(Front-end code change data)
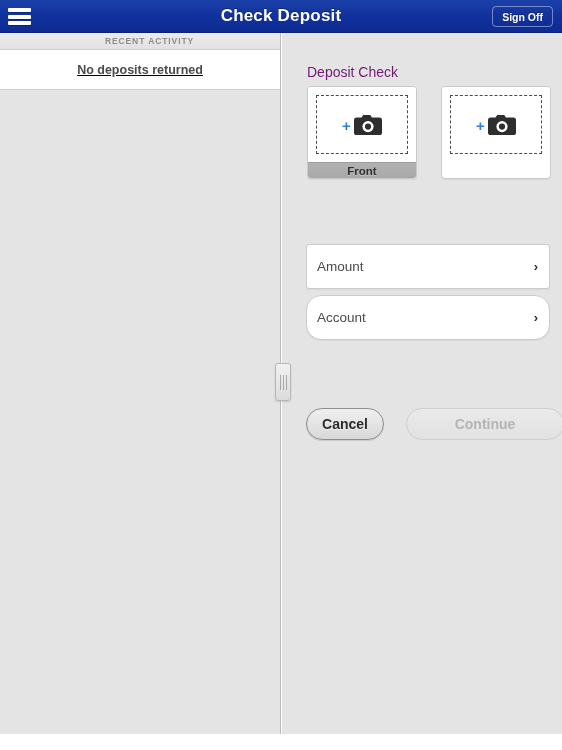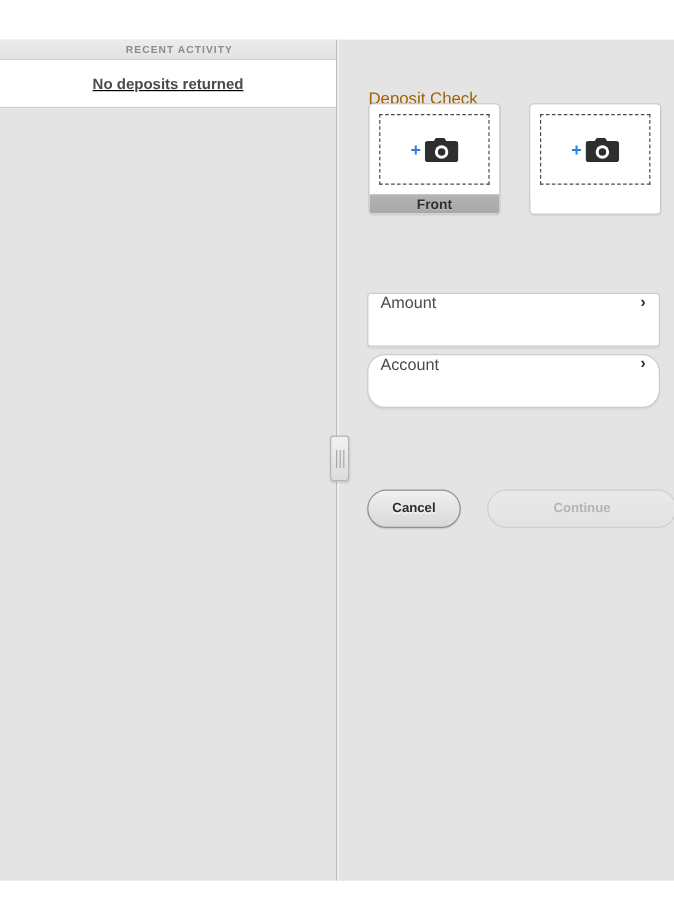--- a/index.html
+++ b/index.html
@@ -151,23 +151,23 @@
   .split-handle i {
     display: block;
     width: 1px;
     height: 15px;
     background: #a9a9a9;
   }
 
   .panel-title {
     position: absolute;
     left: 25px;
-    top: 41px;
+    top: 31px;
     font-size: 14px;
-    color: #a16207;
+    color: #701a75;
   }
 
   
   .capture-row {
     position: absolute;
     left: 25px;
     top: 53px;
     width: 244px;
     display: flex;
     justify-content: space-between;
@@ -223,20 +223,21 @@
   
   .field {
     position: absolute;
     left: 306px;
     width: 244px;
     height: 45px;
     background: #ffffff;
     border: 1px solid #cbcbcb;
     border-radius: 3px;
     display: flex;
+    align-items: center;
     padding: 0 10px;
     cursor: pointer;
     box-shadow: 0 1px 1px rgba(0,0,0,0.05);
   }
   .field-label {
     font-size: 13.5px;
     color: #4b4b4b;
     flex: 1;
   }
   .chevron {
@@ -252,21 +253,21 @@
   }
 
   
   .btn {
     position: absolute;
     height: 32px;
     border-radius: 16px;
     display: flex;
     align-items: center;
     justify-content: center;
-    font-size: 11px;
+    font-size: 14px;
     font-weight: bold;
     cursor: pointer;
   }
   .btn-cancel {
     left: 306px;
     width: 78px;
     background: linear-gradient(to bottom, #f0f0f0 0%, #d8d8d8 100%);
     border: 1px solid #8e8e8e;
     color: #2b2b2b;
     text-shadow: 0 1px 0 rgba(255,255,255,0.6);
@@ -290,20 +291,29 @@
     width: 562px;
     height: 16px;
     background: #ffffff;
   }
 </style>
 </head>
 <body>
 
 <div id="app">
 
+  <div class="navbar">
+    <div class="hamburger">
+      <span></span>
+      <span></span>
+      <span></span>
+    </div>
+    <div class="navbar-title">Check Deposit</div>
+    <div class="signoff">Sign Off</div>
+  </div>
 
   <div class="left-panel">
     <div class="section-header">
       <div class="section-header-label">RECENT ACTIVITY</div>
     </div>
     <div class="empty-row">
       <div class="empty-row-label">No deposits returned</div>
     </div>
   </div>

> [Your instructions] Which lines above run from the one containing "width: 1px;" to the one containing "font-size: 13.5px;"? Give them again exactly, both ends included.

> [Solution for this exercise]
     width: 1px;
     height: 15px;
     background: #a9a9a9;
   }
 
   .panel-title {
     position: absolute;
     left: 25px;
-    top: 41px;
+    top: 31px;
     font-size: 14px;
-    color: #a16207;
+    color: #701a75;
   }
 
   
   .capture-row {
     position: absolute;
     left: 25px;
     top: 53px;
     width: 244px;
     display: flex;
     justify-content: space-between;
@@ -223,20 +223,21 @@
   
   .field {
     position: absolute;
     left: 306px;
     width: 244px;
     height: 45px;
     background: #ffffff;
     border: 1px solid #cbcbcb;
     border-radius: 3px;
     display: flex;
+    align-items: center;
     padding: 0 10px;
     cursor: pointer;
     box-shadow: 0 1px 1px rgba(0,0,0,0.05);
   }
   .field-label {
     font-size: 13.5px;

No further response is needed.